The overall prevalence of pulmonary TB is calculated for each imputed dataset. The national-level pulmonary TB prevalence estimate is then calculated as the average of the pulmonary TB prevalence values from each imputed dataset, with a 95% CI that takes into account both the sampling design and the uncertainty due to missing value imputation. In Stata, this can be done using the mim or mi commands .
Multiple imputation is an efficient method for accounting for missing data, provided the imputation models are specified appropriately [8, 16, 24]. An alternative approach is to use a combination of multiple imputation (MI) and inverse probability weighting (IPW) . With this approach, imputation is used to fill in missing values only among individuals who participated fully in the survey (N5 in Figure 4).
Survey participants can be divided into two groups, eligible or ineligible for sputum examination. Individuals who were ineligible for sputum examination are assumed not to have pulmonary TB, unless they had a normal field chest X-ray reading but an abnormal central chest X-ray reading. For those eligible for sputum examination (N6 in Figure 4, and additionally individuals with a normal field chest X-ray reading but abnormal central chest X-ray reading), multiple imputation is used to fill in missing data, in exactly the same way as described for Method 2 above (including using the same variables in the imputation models). Each of the imputed datasets is then combined with the data on individuals who were ineligible for sputum examination, to give (for example) 20 imputed datasets that include all individuals who participated fully in the survey.
For each imputed dataset, a point estimate and 95% CI for population pulmonary TB prevalence is then calculated, using logistic regression with robust standard errors and weights.

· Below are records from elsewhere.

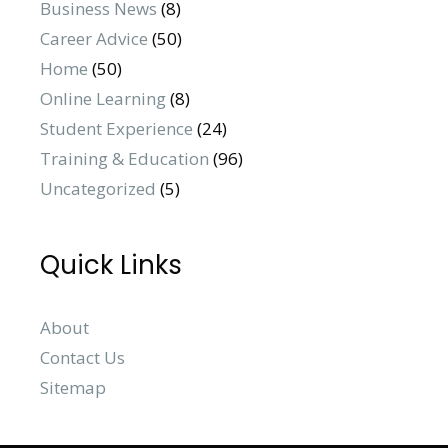
Business News
(8)
Career Advice
(50)
Home
(50)
Online Learning
(8)
Student Experience
(24)
Training & Education
(96)
Uncategorized
(5)
Quick Links
About
Contact Us
Sitemap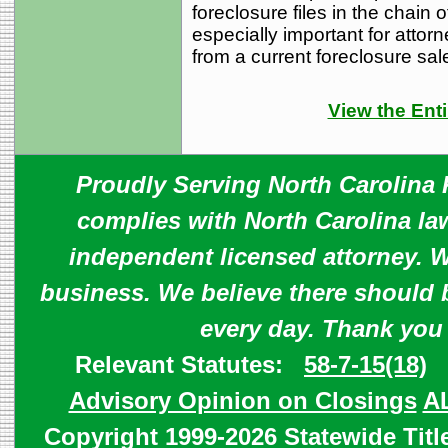
foreclosure files in the chain o
especially important for attorne
from a current foreclosure sal
View the Enti
Proudly Serving North Carolina R
complies with North Carolina law
independent licensed attorney. W
business. We believe there should 
every day. Thank you
Relevant Statutes:
58-7-15(18)
Advisory Opinion on Closings
A
Copyright 1999-2026 Statewide Titl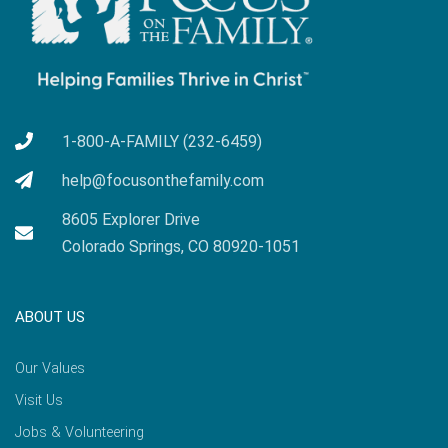
1-800-A-FAMILY (232-6459)
help@focusonthefamily.com
8605 Explorer Drive
Colorado Springs, CO 80920-1051
ABOUT US
Our Values
Visit Us
Jobs & Volunteering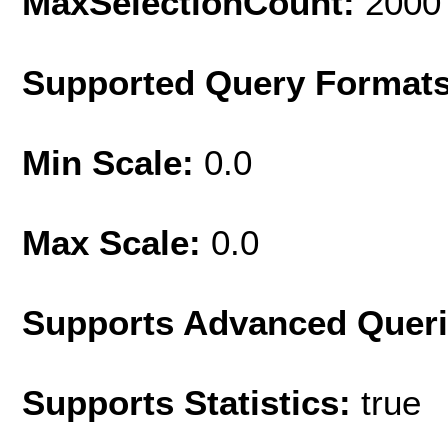
MaxSelectionCount:
2000
Supported Query Format
Min Scale:
0.0
Max Scale:
0.0
Supports Advanced Quer
Supports Statistics:
true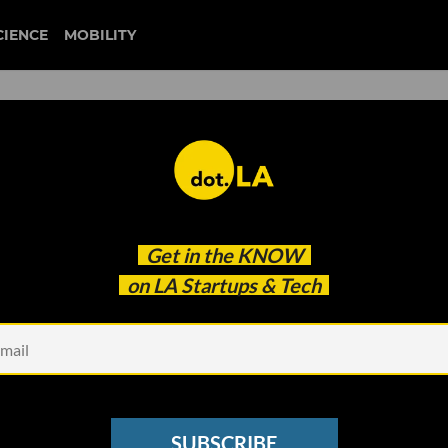
CIENCE
MOBILITY
hanged the Music Industry
Get in the
KNOW
A Music-Tech Startups Poise
on LA Startups & Tech
SUBSCRIBE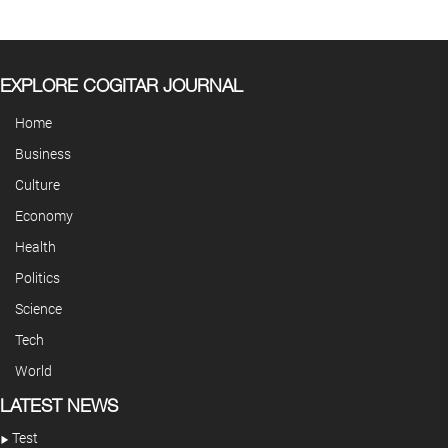
EXPLORE COGITAR JOURNAL
Home
Business
Culture
Economy
Health
Politics
Science
Tech
World
LATEST NEWS
Test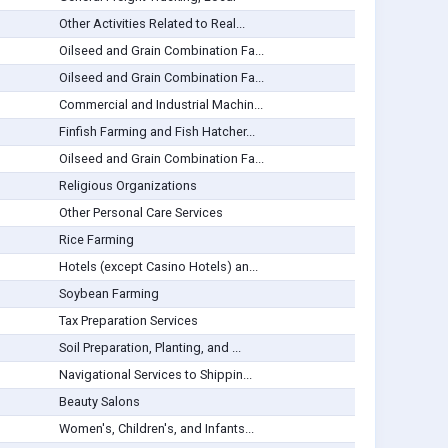
Other Activities Related to Real...
Oilseed and Grain Combination Fa...
Oilseed and Grain Combination Fa...
Commercial and Industrial Machin...
Finfish Farming and Fish Hatcher...
Oilseed and Grain Combination Fa...
Religious Organizations
Other Personal Care Services
Rice Farming
Hotels (except Casino Hotels) an...
Soybean Farming
Tax Preparation Services
Soil Preparation, Planting, and ...
Navigational Services to Shippin...
Beauty Salons
Women's, Children's, and Infants...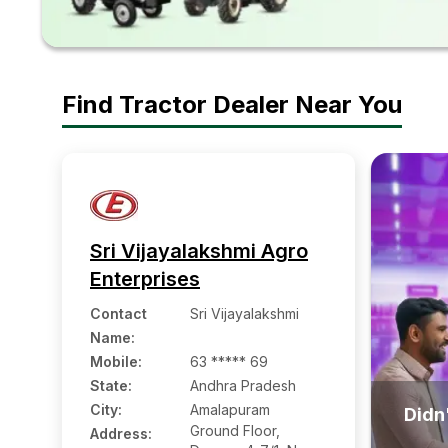
Find Tractor Dealer Near You
Sri Vijayalakshmi Agro
Enterprises
Contact
Sri Vijayalakshmi
Name
:
Mobile
:
63 ***** 69
State:
Andhra Pradesh
City:
Amalapuram
Didn'
Ground Floor,
Address: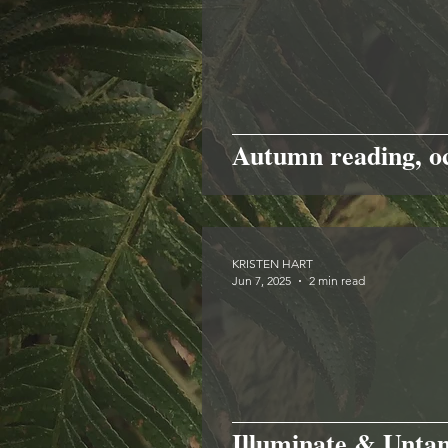
Autumn reading, o
KRISTEN HART
Jun 7, 2025
2 min read
Illuminate & Unta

Weights are calculated for each combination of cluster, age group, and sex. This is done by a) counting the number of eligible individuals in each combination of cluster, age group, and sex (Nijk, for cluster i, age group j, sex k) and b) counting the number of survey participants in each combination of cluster, age group, and sex (nijk). The weight for each individual is then equal to Nijk / nijk, for the particular combination of cluster/age group/sex that they are in, with nijk / Nijk being the probability that the sampled individual participates in the survey – hence the name “inverse probability weighting”. It is essential to include either the weights or the covariates that predict the weights in the imputation model . We include age group, sex, and stratum (area of residence) in all imputation models. An average of the estimates of pulmonary TB prevalence from each of the imputed datasets is then calculated, together with a 95% CI. In Stata, this can be done using the mim and svy commands.
An advantage of using IPW combined with MI, rather than just MI, is that it is relatively simple and transparent to calculate the probability of survey participation by cluster, age group and sex, compared with adjusting for non-participation through the use of a multivariable imputation model [17, 24]. However, an important assumption remains, which is that after post-stratifying on cluster, age, and sex, the prevalence of pulmonary TB is the same in survey participants and non-participants.